**GIVEN TASK**
Copy out the lines from the start of the rows through the line holding "મહિમાભ્રષ્ટ", inclusive, and leave the pictures out of your answer.

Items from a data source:
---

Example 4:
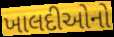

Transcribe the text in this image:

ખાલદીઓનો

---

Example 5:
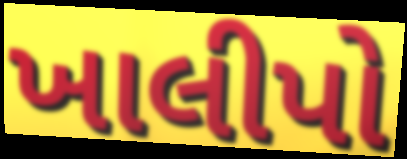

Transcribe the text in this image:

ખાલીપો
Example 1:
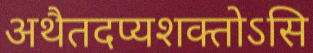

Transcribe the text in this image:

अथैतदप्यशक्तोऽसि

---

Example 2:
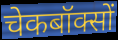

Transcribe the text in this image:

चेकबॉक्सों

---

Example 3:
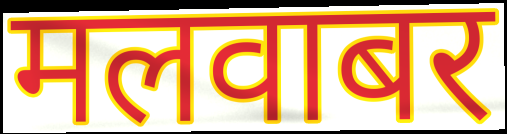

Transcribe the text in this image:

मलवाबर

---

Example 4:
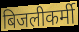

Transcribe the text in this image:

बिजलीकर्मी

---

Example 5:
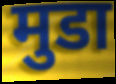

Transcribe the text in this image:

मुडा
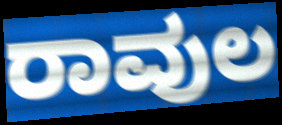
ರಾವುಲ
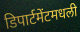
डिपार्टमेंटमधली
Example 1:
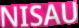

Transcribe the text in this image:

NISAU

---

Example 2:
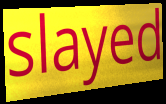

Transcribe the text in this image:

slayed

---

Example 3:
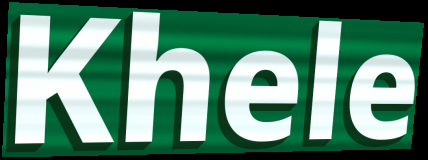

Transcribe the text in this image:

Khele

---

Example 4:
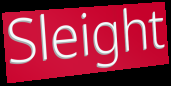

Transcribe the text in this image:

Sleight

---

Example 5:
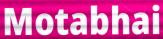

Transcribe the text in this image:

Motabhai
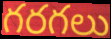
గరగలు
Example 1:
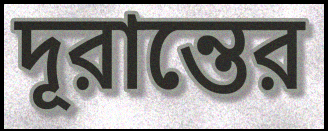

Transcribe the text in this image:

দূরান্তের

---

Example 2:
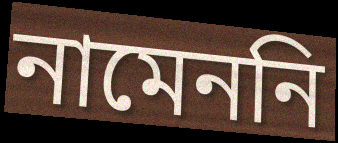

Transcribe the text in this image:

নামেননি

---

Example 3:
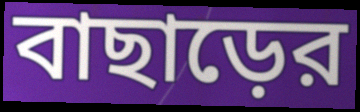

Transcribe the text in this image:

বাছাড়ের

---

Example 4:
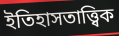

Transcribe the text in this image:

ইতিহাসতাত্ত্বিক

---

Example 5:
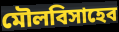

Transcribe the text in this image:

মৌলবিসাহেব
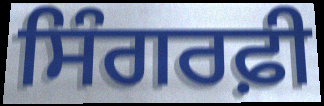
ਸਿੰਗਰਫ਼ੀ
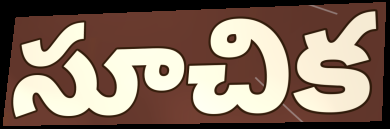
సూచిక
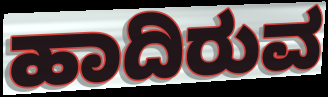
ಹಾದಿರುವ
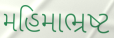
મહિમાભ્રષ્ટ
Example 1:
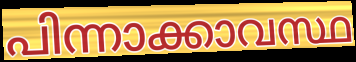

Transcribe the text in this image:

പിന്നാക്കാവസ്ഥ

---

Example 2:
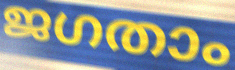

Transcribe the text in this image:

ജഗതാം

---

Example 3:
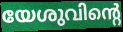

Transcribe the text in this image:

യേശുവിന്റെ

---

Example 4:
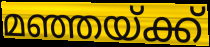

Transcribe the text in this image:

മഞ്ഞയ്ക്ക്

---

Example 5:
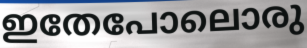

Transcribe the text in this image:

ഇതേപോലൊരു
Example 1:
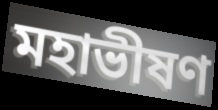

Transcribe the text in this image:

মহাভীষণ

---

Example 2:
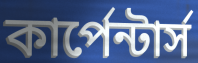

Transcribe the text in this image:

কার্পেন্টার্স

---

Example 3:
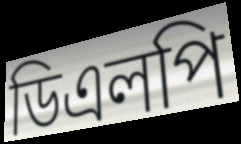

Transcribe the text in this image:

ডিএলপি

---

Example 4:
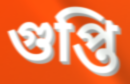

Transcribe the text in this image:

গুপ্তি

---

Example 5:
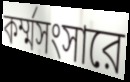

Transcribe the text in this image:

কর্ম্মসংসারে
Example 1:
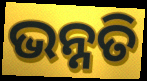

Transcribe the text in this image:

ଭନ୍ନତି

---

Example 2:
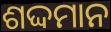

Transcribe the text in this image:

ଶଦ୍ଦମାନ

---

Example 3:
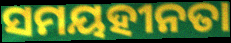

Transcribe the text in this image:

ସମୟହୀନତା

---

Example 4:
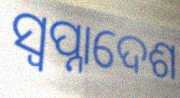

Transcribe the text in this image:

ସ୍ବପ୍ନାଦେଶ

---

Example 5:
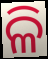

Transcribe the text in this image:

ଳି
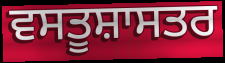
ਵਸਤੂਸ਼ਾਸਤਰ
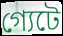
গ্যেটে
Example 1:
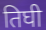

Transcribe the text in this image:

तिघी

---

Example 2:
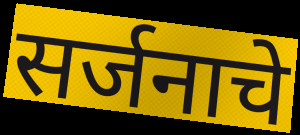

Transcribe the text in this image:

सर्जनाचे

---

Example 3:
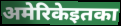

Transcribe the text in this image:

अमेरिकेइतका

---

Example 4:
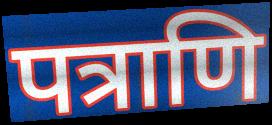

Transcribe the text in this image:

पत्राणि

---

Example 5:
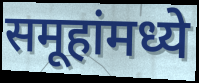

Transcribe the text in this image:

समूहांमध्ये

**OUTPUT BELOW**
---

Example 4:

Transcribe the text in this image:

ખાલદીઓનો

---

Example 5:

Transcribe the text in this image:

ખાલીપો
Example 1:

Transcribe the text in this image:

अथैतदप्यशक्तोऽसि

---

Example 2:

Transcribe the text in this image:

चेकबॉक्सों

---

Example 3:

Transcribe the text in this image:

मलवाबर

---

Example 4:

Transcribe the text in this image:

बिजलीकर्मी

---

Example 5:

Transcribe the text in this image:

मुडा
ರಾವುಲ
डिपार्टमेंटमधली
Example 1:

Transcribe the text in this image:

NISAU

---

Example 2:

Transcribe the text in this image:

slayed

---

Example 3:

Transcribe the text in this image:

Khele

---

Example 4:

Transcribe the text in this image:

Sleight

---

Example 5:

Transcribe the text in this image:

Motabhai
గరగలు
Example 1:

Transcribe the text in this image:

দূরান্তের

---

Example 2:

Transcribe the text in this image:

নামেননি

---

Example 3:

Transcribe the text in this image:

বাছাড়ের

---

Example 4:

Transcribe the text in this image:

ইতিহাসতাত্ত্বিক

---

Example 5:

Transcribe the text in this image:

মৌলবিসাহেব
ਸਿੰਗਰਫ਼ੀ
సూచిక
ಹಾದಿರುವ
મહિમાભ્રષ્ટ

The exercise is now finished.